----- DATA FOR THIS TASK -----
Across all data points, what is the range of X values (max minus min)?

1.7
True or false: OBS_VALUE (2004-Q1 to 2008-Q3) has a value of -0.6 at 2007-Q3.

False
-----
----- DATA FOR THIS TASK -----
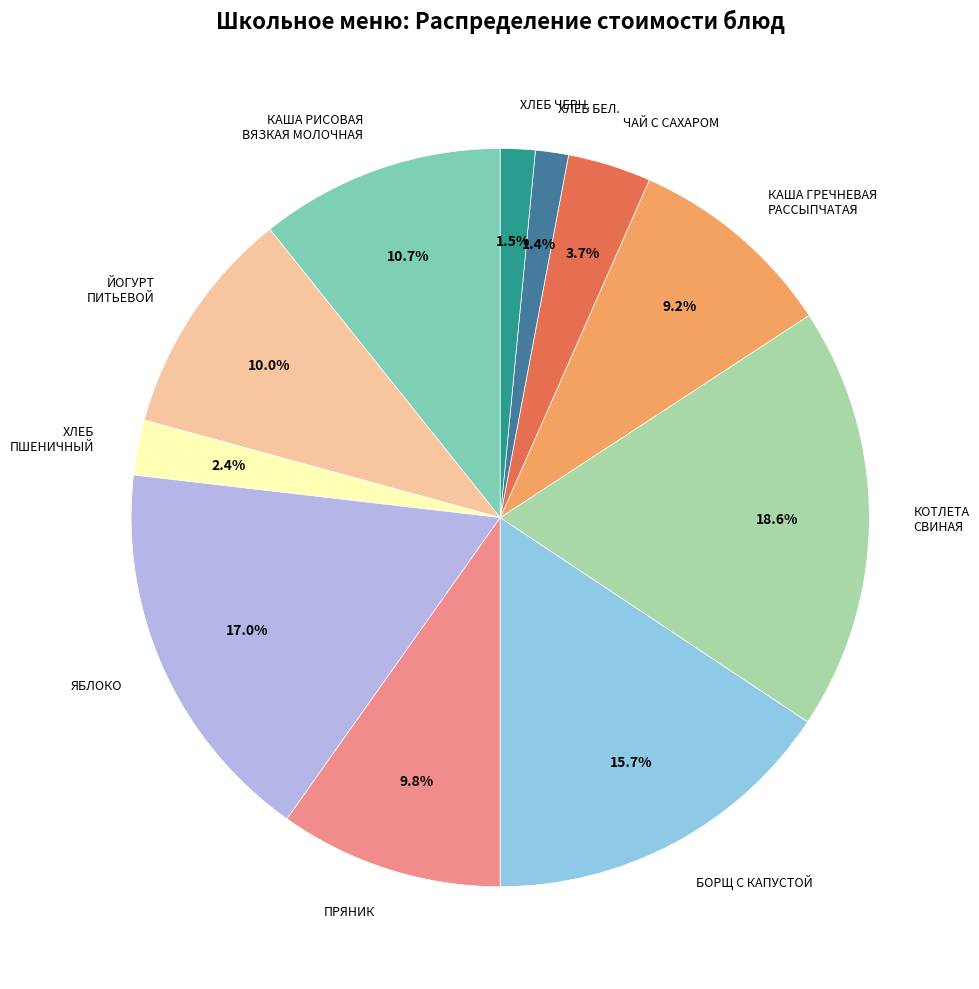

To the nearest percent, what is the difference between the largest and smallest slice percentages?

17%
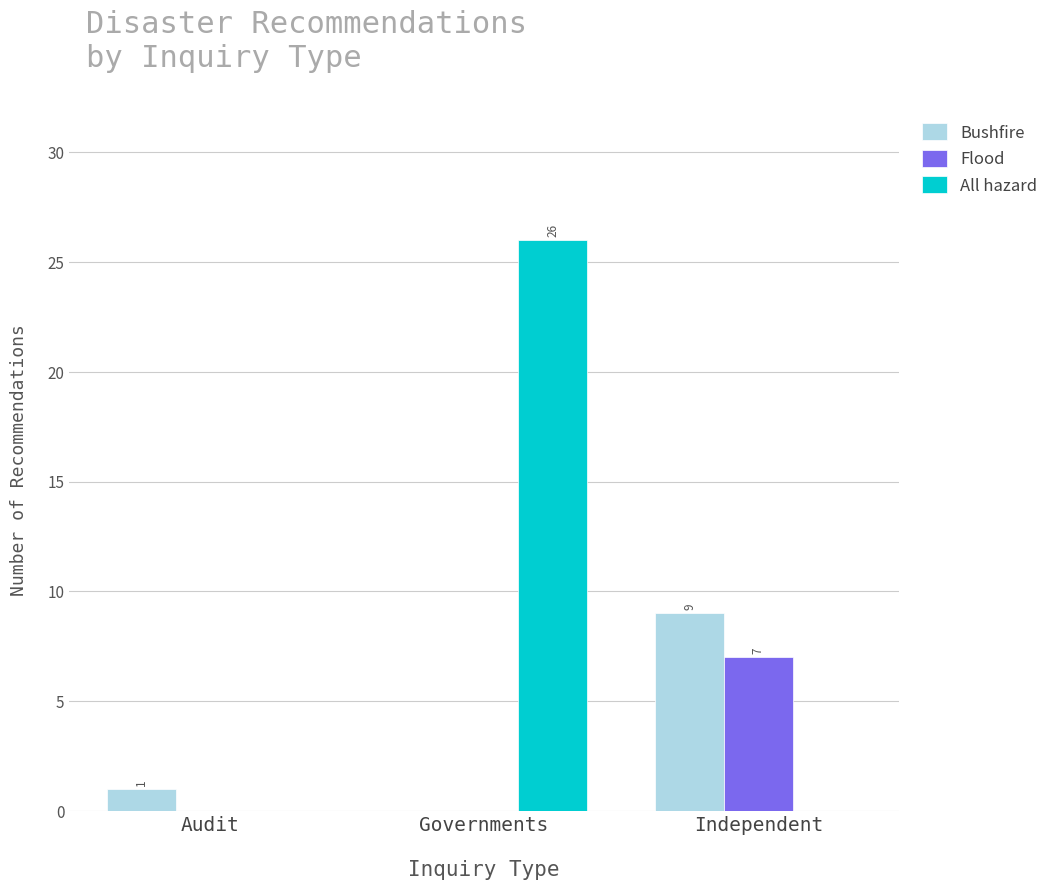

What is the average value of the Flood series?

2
-----
■ WORK ORDER
Express the stretch from the line containing "Across all data" through the line containing "True or false: OBS_VALUE" as a JSON list of strings, one string per line, leaving out blank lines.

■ EXERCISE OUTPUT
[
  "Across all data points, what is the range of X values (max minus min)?",
  "1.7",
  "True or false: OBS_VALUE (2004-Q1 to 2008-Q3) has a value of -0.6 at 2007-Q3."
]